Tourist offended by fish in harbour
From The Telegraph 05/09/11:
[W]hen David Copp came across a fishing trawler moored in Ilfracombe Harbour he took great offence and complained about the “disgusting” smell.
The 46-year-old was outraged that his children, aged seven and nine, had been forced to endure the sight of 12 crates of dead fish and crabs, piled up on the quayside.
Poor little bast*rds. I don’t know how they coped.
He said the ordeal had left them “quite distressed” and demanded to know why the harbourmaster was not more considerate to tourists.
“It’s not the sort of thing you want to see on holiday, there was a real stench.
“My children were quite distressed by it.

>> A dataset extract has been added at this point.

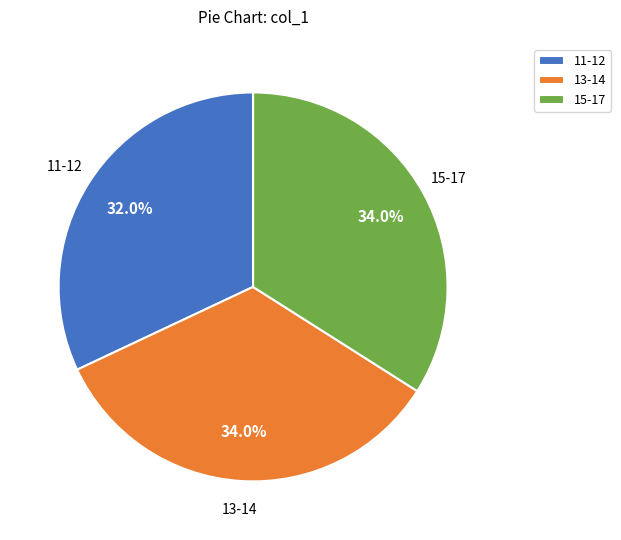

Is 11-12 the majority of the pie?

No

These people should be a bit more considerate to the holidaymakers."
Copp called Ilfracombe harbourmaster Rob Lawson to complain about the smell that had emanated from The Lady of Lundy trawler before calling the North Devon Journal to air his woes.
[Lawson said] "I told this chap that you shouldn't take your children to a harbour if that is how they react to dead fish."
Good answer – I like it.
Copp is understood to have been on a two-week family holiday ... when he lodged his complaint, which attracted disbelief from locals.

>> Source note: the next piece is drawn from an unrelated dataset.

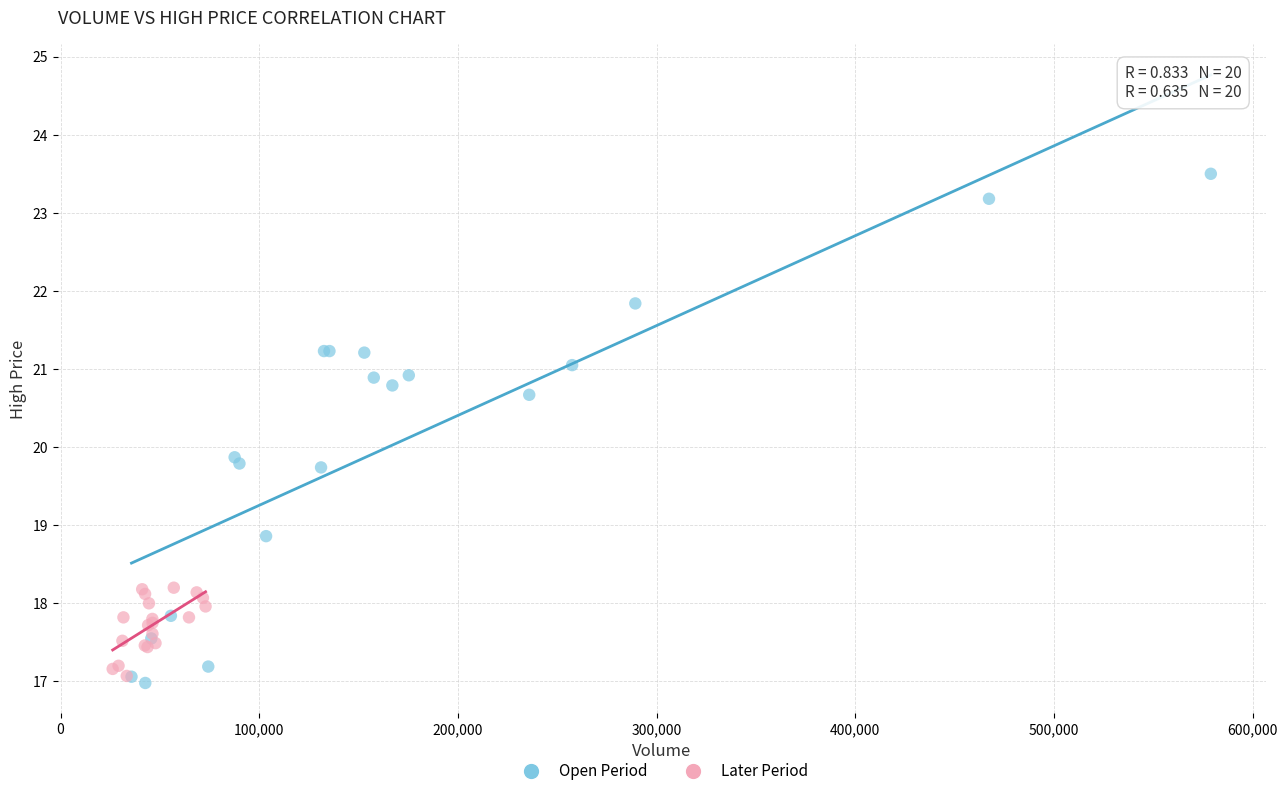

Which series has the largest Y range (max minus min)?

Open Period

One said: “Ridiculous. Does he think all his food comes in packets? What did he expect to see at a working harbour?”
I grew up in a Cornish fishing village so can sympathise – with the locals I mean, not with Davey Copp and his oversensitive sense of smell. Tourists should enjoy the fact they can wander around working harbours, savouring the sights, smells and atmosphere. Whilst fishy harbours might be a tad pongy to some, speaking from experience, I think tourists themselves emit far worse smells when they’re out and about.
The truth is, the greatest danger from working harbours come from being pasty-raped by a seagull, overcome by diesel fumes from the fishing boats, fork-lift trucks running your over on the quay (once, in my home village, passing just a metre or so from me carrying a naval contact mine which a trawler had inadvertently dredged up**) or your toddler taking an unexpected dip into the harbour.
Strong smelling fish are a feature – not a problem.
But surely the local council or harbour authority could have done something to help ol’ Davey out?
Maybe they could have offered him a clothes-peg to be clipped on the end of his nose for use when walking around the quay. And as for his children finding the smell egregious, well, maybe his wife should have clothes-pegged the end of his penis years previously. That would’ve solved the problem.
**Long story – I was angling as a child in the mid nineties (as you do) and was most aggrieved to be forced to evacuate the quay pending the bomb disposal squad’s arrival. Everyone feared it was a live WWII mine. But they needn’t have worried. The presence of the words ‘sand filled dummy’ on the side of the mine’s casing was a dead giveaway. Shame it took the navy divers nearly 90 minutes to figure that out – utterly wrecked my fishing session.